Thanks Tech, I have always contemplated setting an account up with them. Apart from the ridiculously confusing set up conditions, I wanted to set an account up and was probably not going to use it for a while.

I trade through a trust with a company trustee so that's what makes it a bit harder to understand their account set up process.


----------



## alexc2005 (2 July 2011)

I've always wondered how this works- have been thinking of getting into day trading a bit.

Sadly i was planning on playing with 2k amounts and at 30 bucks each way thats 3% of my gain taken up in brokerage alone..

Then 30% goes to the tax man.

So say i spend 2k, the share increases 15% = $2300-60(brokerage both ways)-tax (240*.3) = $2168

Means for all that effort i have put in, i only get about $170 profit = 8.5% growth.

Ok, not so good for 2k.
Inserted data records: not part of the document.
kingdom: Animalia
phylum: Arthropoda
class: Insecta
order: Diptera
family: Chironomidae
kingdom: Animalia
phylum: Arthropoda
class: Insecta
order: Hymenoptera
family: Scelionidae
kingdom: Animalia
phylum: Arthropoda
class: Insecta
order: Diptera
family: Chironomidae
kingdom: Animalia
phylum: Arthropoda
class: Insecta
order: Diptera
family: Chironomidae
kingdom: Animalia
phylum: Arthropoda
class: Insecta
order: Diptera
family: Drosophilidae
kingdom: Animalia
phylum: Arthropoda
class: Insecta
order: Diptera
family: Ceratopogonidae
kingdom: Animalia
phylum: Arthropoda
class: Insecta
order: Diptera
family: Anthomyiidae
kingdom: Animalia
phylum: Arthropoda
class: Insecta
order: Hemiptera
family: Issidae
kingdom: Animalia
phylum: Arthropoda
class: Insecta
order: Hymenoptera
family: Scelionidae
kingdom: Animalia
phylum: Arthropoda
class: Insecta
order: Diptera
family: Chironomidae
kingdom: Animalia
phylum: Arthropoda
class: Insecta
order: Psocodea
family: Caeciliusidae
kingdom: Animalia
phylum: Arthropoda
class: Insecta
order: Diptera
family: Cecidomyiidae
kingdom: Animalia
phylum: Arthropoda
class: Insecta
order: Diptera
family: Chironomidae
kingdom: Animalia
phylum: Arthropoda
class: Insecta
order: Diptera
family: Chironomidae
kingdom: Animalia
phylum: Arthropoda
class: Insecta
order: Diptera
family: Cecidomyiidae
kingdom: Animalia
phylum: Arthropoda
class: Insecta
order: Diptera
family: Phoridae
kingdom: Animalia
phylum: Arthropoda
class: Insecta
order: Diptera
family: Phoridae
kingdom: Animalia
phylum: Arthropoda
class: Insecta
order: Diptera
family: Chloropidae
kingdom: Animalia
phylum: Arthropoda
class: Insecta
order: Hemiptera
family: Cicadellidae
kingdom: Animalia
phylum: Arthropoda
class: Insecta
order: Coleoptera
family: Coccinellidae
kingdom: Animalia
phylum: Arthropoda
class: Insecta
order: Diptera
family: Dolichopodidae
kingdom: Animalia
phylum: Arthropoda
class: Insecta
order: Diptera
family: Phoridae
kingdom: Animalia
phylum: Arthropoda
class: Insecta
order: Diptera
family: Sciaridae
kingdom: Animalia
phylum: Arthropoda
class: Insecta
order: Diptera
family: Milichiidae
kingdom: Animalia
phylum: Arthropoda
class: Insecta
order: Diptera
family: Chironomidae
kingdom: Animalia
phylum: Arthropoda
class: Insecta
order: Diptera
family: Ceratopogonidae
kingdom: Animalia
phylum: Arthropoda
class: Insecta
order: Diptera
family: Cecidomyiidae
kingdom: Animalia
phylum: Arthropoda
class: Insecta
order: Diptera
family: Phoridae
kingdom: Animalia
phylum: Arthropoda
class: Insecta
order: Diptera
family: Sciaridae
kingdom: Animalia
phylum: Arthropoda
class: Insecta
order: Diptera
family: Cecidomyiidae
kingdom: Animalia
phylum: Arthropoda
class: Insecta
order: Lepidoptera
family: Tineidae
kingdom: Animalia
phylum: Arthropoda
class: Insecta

But lets look at 5k.

5k spend, share increase 15% = $5750-$60 brokerage - tax (690*.3) = $5483

This time i get 9.6% growth for my money.

Obviously this increases with each amount of money spent as the brokerage becomes more and more insignificant.

20k spend would yield 10.3% profit.

Kinda gay- but thats life i guess, 8.5% profit in a day or 2 is pretty good when you think about how long it would take you to earn that in a high interest bank account (good luck finding one with an 8.5% interest rate)...


----------



## tech/a (2 July 2011)

Alex

You can't trade through IB with $ 20 k
The setup is very involved and many give up--- worth the perseverance.
On return look at a yearly return.
30  % and more is possible from experienced traders
Pre tax.


----------



## alexc2005 (3 July 2011)

tech/a said:


> Alex
> 
> You can't trade through IB with $ 20 k
> The setup is very involved and many give up--- worth the perseverance.
> ...




Tech,

I was talking about normal trading with westpac or a normal account.


----------



## tech/a (3 July 2011)

Alex

Just noticed an error in my post
Should read--- you CAN trade an IB account on $ 20 k
Worth considering if trading short term


----------



## alexc2005 (3 July 2011)

tech/a said:


> Alex
> 
> Just noticed an error in my post
> Should read--- you CAN trade an IB account on $ 20 k
> Worth considering if trading short term




Ah yeah- i was wondering about that 

Hmm, i will get some practice first before venturing out i think. 

I'll see how i go anyway!

Thanks


----------



## tminus (6 July 2011)

tech/a said:


> Drawbacks
> Pain in the **** to open an account takes a long time.



How long do they take to open an account, weeks or months?


----------